## IM Commentary

The purpose of this task is to provide students with a concrete experience they can relate to fraction multiplication. Perhaps more importantly, the task also purposefully relates length and locations of points on a number line, a common trouble spot for students. This task is meant for instruction and would be a useful as part of an introductory unit on fraction multiplication.

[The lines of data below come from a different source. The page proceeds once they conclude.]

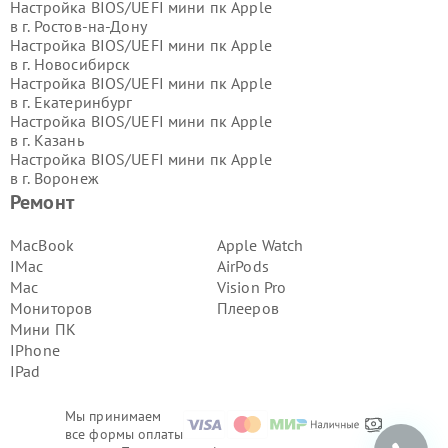
Настройка BIOS/UEFI мини пк Apple
в г.
Ростов-на-Дону
Настройка BIOS/UEFI мини пк Apple
в г.
Новосибирск
Настройка BIOS/UEFI мини пк Apple
в г.
Екатеринбург
Настройка BIOS/UEFI мини пк Apple
в г.
Казань
Настройка BIOS/UEFI мини пк Apple
в г.
Воронеж
Настройка BIOS/UEFI мини пк Apple
Ремонт
в г.
Волгоград
Настройка BIOS/UEFI мини пк Apple
MacBook
Apple Watch
в г.
Самара
IMac
AirPods
Настройка BIOS/UEFI мини пк Apple
Mac
Vision Pro
в г.
Пермь
Мониторов
Плееров
Настройка BIOS/UEFI мини пк Apple
Мини ПК
в г.
Красноярск
Настройка BIOS/UEFI мини пк Apple
IPhone
в г.
Ижевск
IPad
Настройка BIOS/UEFI мини пк Apple
в г.
Челябинск
Мы принимаем
Настройка BIOS/UEFI мини пк Apple
все формы оплаты
в г.
Тюмень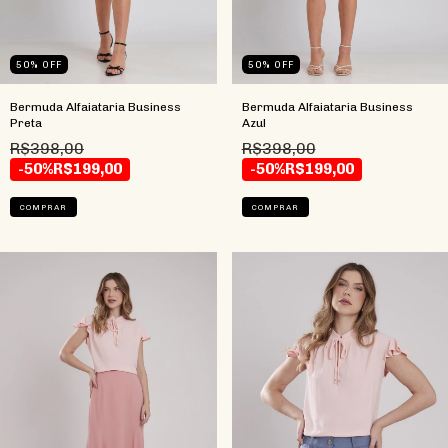
50
%
OFF
50
%
OFF
Bermuda Alfaiataria Business
Bermuda Alfaiataria Business
Preta
Azul
R$398,00
R$398,00
-50%
R$199,00
-50%
R$199,00
COMPRAR
COMPRAR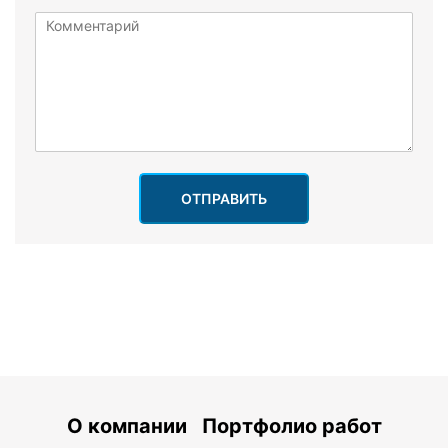
ОТПРАВИТЬ
О компании
Портфолио работ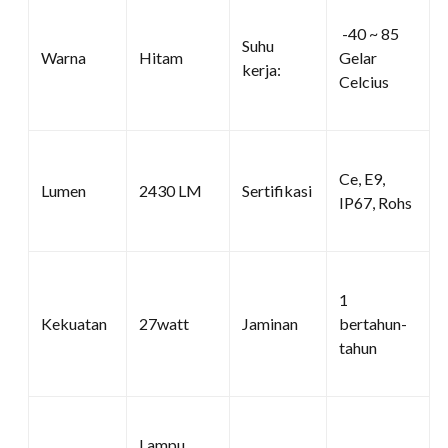
-40 ~ 85
Suhu
Warna
Hitam
Gelar
kerja:
Celcius
Ce, E9,
Lumen
2430 LM
Sertifikasi
IP67, Rohs
1
Kekuatan
27watt
Jaminan
bertahun-
tahun
Lampu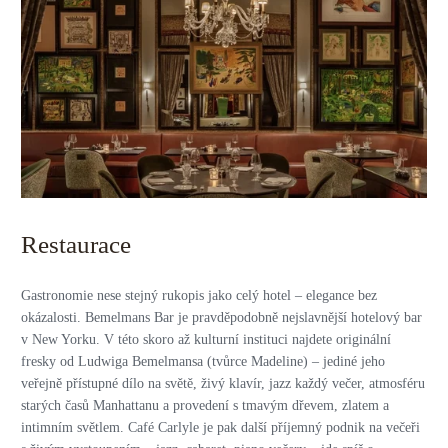
Restaurace
Gastronomie nese stejný rukopis jako celý hotel – elegance bez
okázalosti. Bemelmans Bar je pravděpodobně nejslavnější hotelový bar
v New Yorku. V této skoro až kulturní instituci najdete originální
fresky od Ludwiga Bemelmansa (tvůrce Madeline) – jediné jeho
veřejně přístupné dílo na světě, živý klavír, jazz každý večer, atmosféru
starých časů Manhattanu a provedení s tmavým dřevem, zlatem a
intimním světlem. Café Carlyle je pak další příjemný podnik na večeři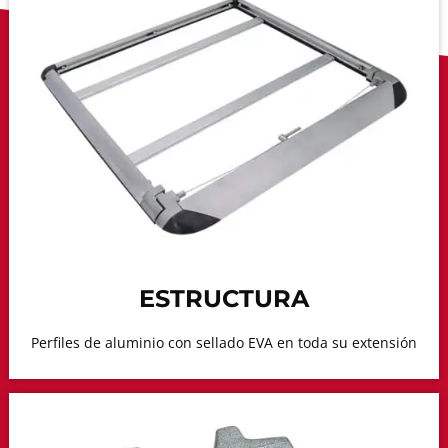
ESTRUCTURA
Perfiles de aluminio con sellado EVA en toda su extensión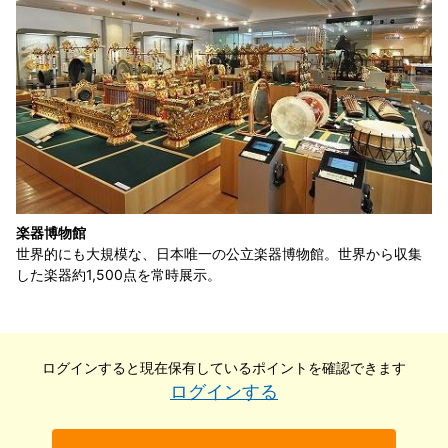
楽器博物館
世界的にも大規模な、日本唯一の公立楽器博物館。世界から収集
した楽器約1,500点を常時展示。
ログインすると現在保有している
ポイントを確認できます
ログインする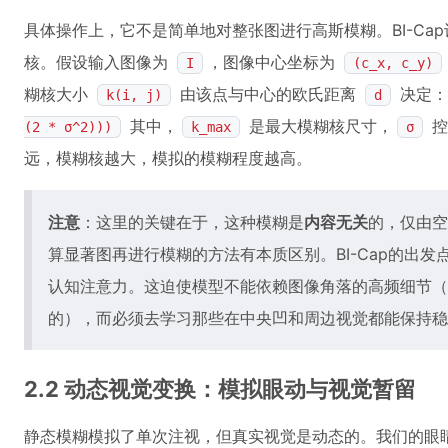
具体操作上，它不是简单地对整张图进行高斯模糊。BI-Ca
核。假设输入图像为
，图像中心坐标为
I
(c_x, c_y)
糊核大小
由该点与中心的欧氏距离
决定
k(i, j)
d
其中，
是最大模糊核尺寸，
控
(2 * σ^2)))
k_max
σ
远，模糊核越大，模拟的模糊程度越高。
注意
：这里的关键在于，这种模糊是
内容无关
的，仅由空
算显著图再进行模糊的方法有本质区别。BI-Cap的出
认知注意力。这迫使模型不能依赖图像角落的高频细节（
的），而必须去学习那些在中央凹和周边视觉都能保持稳
2.2 动态视觉变换：模拟眼动与视觉暂留
静态模糊模拟了单次注视，但真实视觉是动态的。我们的眼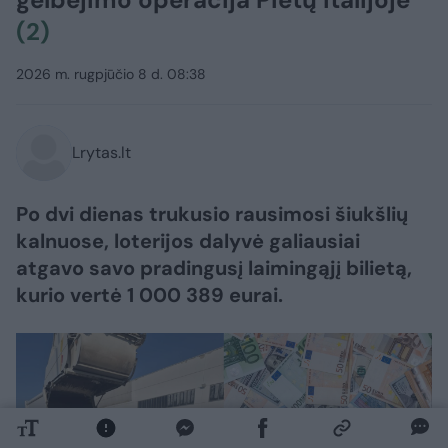
(2)
2026 m. rugpjūčio 8 d. 08:38
Lrytas.lt
Po dvi dienas trukusio rausimosi šiukšlių
kalnuose, loterijos dalyvė galiausiai
atgavo savo pradingusį laimingąjį bilietą,
kurio vertė 1 000 389 eurai.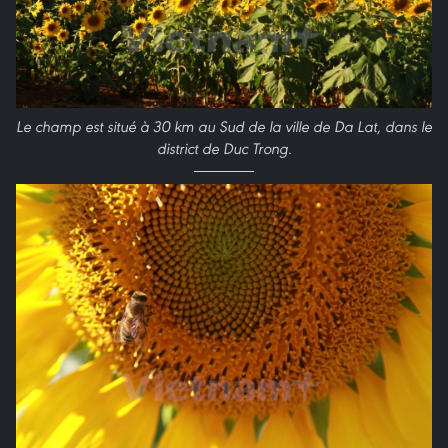
Le champ est situé à 30 km au Sud de la ville de Da Lat, dans le
district de Duc Trong.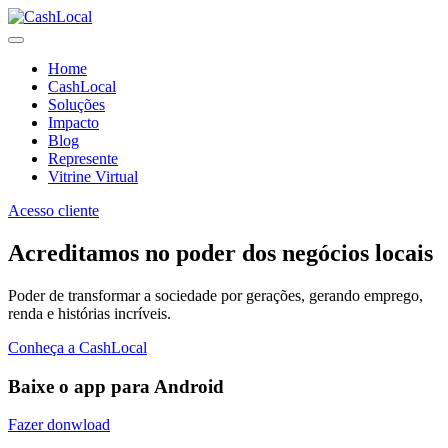
Home
CashLocal
Soluções
Impacto
Blog
Represente
Vitrine Virtual
Acesso cliente
Acreditamos no poder dos negócios locais
Poder de transformar a sociedade por gerações, gerando emprego,
renda e histórias incríveis.
Conheça a CashLocal
Baixe o app para Android
Fazer donwload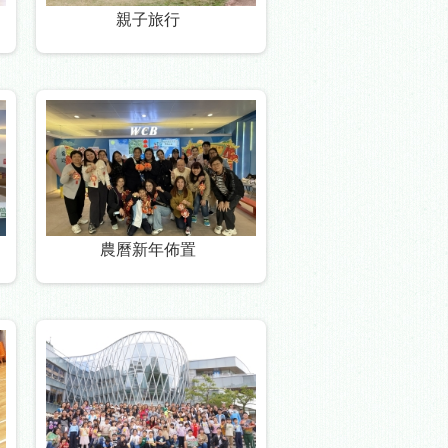
親子旅行
農曆新年佈置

The Standards for Mathematical Practice focus on the nature of the learning experiences by attending to the thinking processes and habits of mind that students need to develop in order to attain a deep and flexible understanding of mathematics. Certain tasks lend themselves to the demonstration of specific practices by students. The practices that are observable during exploration of a task depend on how instruction unfolds in the classroom. While it is possible that tasks may be connected to several practices, only one practice connection will be discussed in depth. Possible secondary practice connections may be discussed but not in the same degree of detail.

This particular task engages students in Mathematical Practice Standard 5, Use appropriate tools strategically. The students are directed to create a number line marking 1/6, 2/6, 3/6, 4/6, and 5/6. Then they carefully cut out a strip of paper of 5/6 length and fold it in half and then fold it in half again. The paper folding along with the connection to the number line helps students visualize that when you divide a fraction in half, it is the same as multiplying ½ by 5/6. The same thinking corresponds to folding the strip once again in half. Folding the paper in half twice is really the same as folding it into fourths or multiplying 1/4 by 5/6.

As students become proficient in MP.5, they will be able to consider a tool’s usefulness and consider its strengths and limitations, as well as know how to use it appropriately. The solution pathway that a student selects needs to make sense to him/her to be able to explain and justify (MP.3). Students will come to realize that certain methods/tools are more efficient and they will abandon less useful tools in favor of more appropriate strategies/tools. Some tools might make more sense for a student to use depending on their level of understanding vs. their need for efficiency. While some tools might make more sense for beginning to understand a concept, others might make more sense once students are searching to make calculations in the most efficient way.